The UK Reading Reform Foundation was founded in 1989 by Mona Mcnee. A secondary teacher, Mona first became aware of the Reading Debate when, after he had failed to learn at school, she taught her Down Syndrome son to read using the simple phonics programme she devised herself and a then deeply unfashionable phonics based reading scheme.

While the group Mona founded campaigned for the use of explicit phonics based methods of teaching reading in the UK (largely, at that time, based on common sense application of the out of fashion phonics instruction of a previous generation) the international research community was producing study after study which cast doubts on the efficacy of ‘look and say’ /Whole Word methods of reading instruction by confirming that knowledge of letter/sound correspondences in used in conjunction with automatic sounding out and blending skills were the attributes of skilled readers while the strategies of guessing from initial letters, context and pictures (the then educationally ‘orthodox’ strategies) were practised by poor readers.

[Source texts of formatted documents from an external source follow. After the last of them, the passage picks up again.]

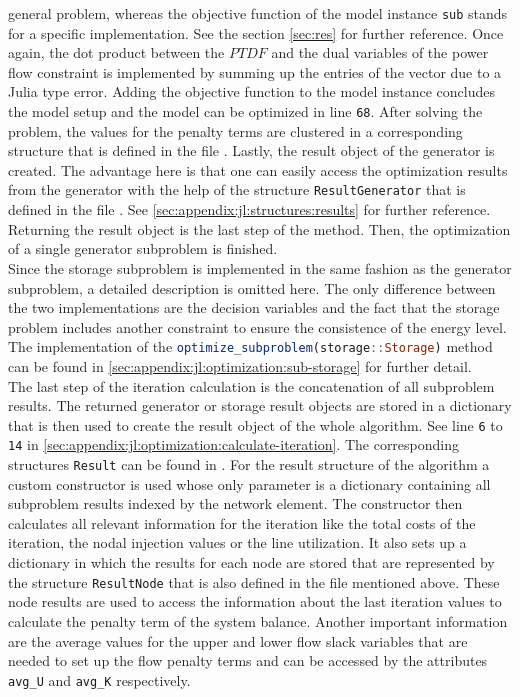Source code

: general problem, whereas the objective function of the model instance \lstinline[language=julia]{sub} stands for a specific implementation. See the section \ref{sec:res} for further reference. Once again, the dot product between the $PTDF$ and the dual variables of the power flow constraint is implemented by summing up the entries of the vector due to a Julia type error. Adding the objective function to the model instance concludes the model setup and the model can be optimized in line \texttt{68}. After solving the problem, the values for the penalty terms are clustered in a corresponding structure that is defined in the file . Lastly, the result object of the generator is created. The advantage here is that one can easily access the optimization results from the generator with the help of the structure \lstinline[language=julia]{ResultGenerator} that is defined in the file . See \ref{sec:appendix:jl:structures:results} for further reference. Returning the result object is the last step of the method. Then, the optimization of a single generator subproblem is finished.\\

Since the storage subproblem is implemented in the same fashion as the generator subproblem, a detailed description is omitted here. The only difference between the two implementations are the decision variables and the fact that the storage problem includes another constraint to ensure the consistence of the energy level. The implementation of the \lstinline[language=julia]{optimize_subproblem(storage::Storage)} method can be found in \ref{sec:appendix:jl:optimization:sub-storage} for further detail.\\

The last step of the iteration calculation is the concatenation of all subproblem results. The returned generator or storage result objects are stored in a dictionary that is then used to create the result object of the whole algorithm. See line \texttt{6} to \texttt{14} in \ref{sec:appendix:jl:optimization:calculate-iteration}. The corresponding structures \lstinline[language=julia]{Result} can be found in . For the result structure of the algorithm a custom constructor is used whose only parameter is a dictionary containing all subproblem results indexed by the network element. The constructor then calculates all relevant information for the iteration like the total costs of the iteration, the nodal injection values or the line utilization. It also sets up a dictionary in which the results for each node are stored that are represented by the structure \lstinline[language=julia]{ResultNode} that is also defined in the file mentioned above. These node results are used to access the information about the last iteration values to calculate the penalty term of the system balance. Another important information are the average values for the upper and lower flow slack variables that are needed to set up the flow penalty terms and can be accessed by the attributes \lstinline[language=julia]{avg_U} and \lstinline[language=julia]{avg_K} respectively.

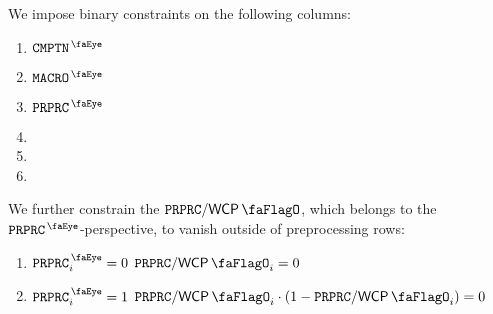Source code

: We impose binary constraints on the following columns:
\begin{multicols}{2}
	\begin{enumerate}
		\item $\isComputation$
		\item $\isMacro$
		\item $\isPreprocessing$
		\item \isExpLog{}
		\item \isModexpLog{}
		\item[\vspace{\fill}]
	\end{enumerate}
\end{multicols}
We further constrain the $\ppWcpFlag$, which belongs to the $\isPreprocessing$-perspective, to vanish outside of preprocessing rows:
\begin{enumerate}[resume]
        \item \If $\isPreprocessing_{i} = 0$ \Then $\ppWcpFlag_{i} = 0$
	\item \If $\isPreprocessing_{i} = 1$ \Then $\ppWcpFlag_{i} \cdot (1 - \ppWcpFlag_{i}) = 0$
\end{enumerate}
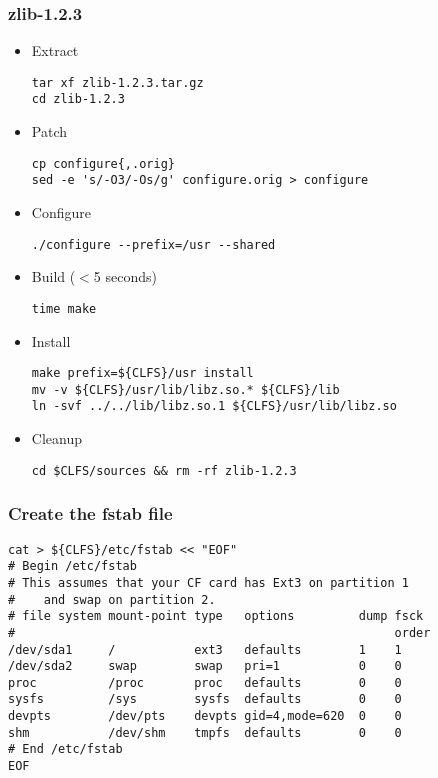  \subsubsection{zlib-1.2.3}
 \begin{itemize}
  \item Extract
\begin{lstlisting}
tar xf zlib-1.2.3.tar.gz
cd zlib-1.2.3
\end{lstlisting}
  \item Patch
\begin{lstlisting}
cp configure{,.orig}
sed -e 's/-O3/-Os/g' configure.orig > configure
\end{lstlisting}
  \item Configure
\begin{lstlisting}
./configure --prefix=/usr --shared
\end{lstlisting}
  \item Build ($<$5 seconds)
\begin{lstlisting}
time make
\end{lstlisting}
  \item Install
\begin{lstlisting}
make prefix=${CLFS}/usr install
mv -v ${CLFS}/usr/lib/libz.so.* ${CLFS}/lib
ln -svf ../../lib/libz.so.1 ${CLFS}/usr/lib/libz.so
\end{lstlisting}
  \item Cleanup
\begin{lstlisting}
cd $CLFS/sources && rm -rf zlib-1.2.3
\end{lstlisting}
\end{itemize}
 \subsubsection{Create the fstab file}
\begin{lstlisting}
cat > ${CLFS}/etc/fstab << "EOF"
# Begin /etc/fstab
# This assumes that your CF card has Ext3 on partition 1
#    and swap on partition 2.
# file system mount-point type   options         dump fsck
#                                                     order
/dev/sda1     /           ext3   defaults        1    1
/dev/sda2     swap        swap   pri=1           0    0
proc          /proc       proc   defaults        0    0
sysfs         /sys        sysfs  defaults        0    0
devpts        /dev/pts    devpts gid=4,mode=620  0    0
shm           /dev/shm    tmpfs  defaults        0    0
# End /etc/fstab
EOF
\end{lstlisting}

The UK RRF has always been a lobbying and campaigning body but its work was brought to the attention of a much wider audience when the RRF website was set up in 2001. The website has been a vehicle for passing on information on all aspects of the teaching of reading and, through its lively message forum, has been the means of bringing together a truly international community of teachers, parents, education professionals, and any interested parties, for discussion, debate and support.

The RRF committee oversees the work of the RRF. Its members all have an interest in the effective teaching of reading and most of them are directly involved in teaching or tutoring children.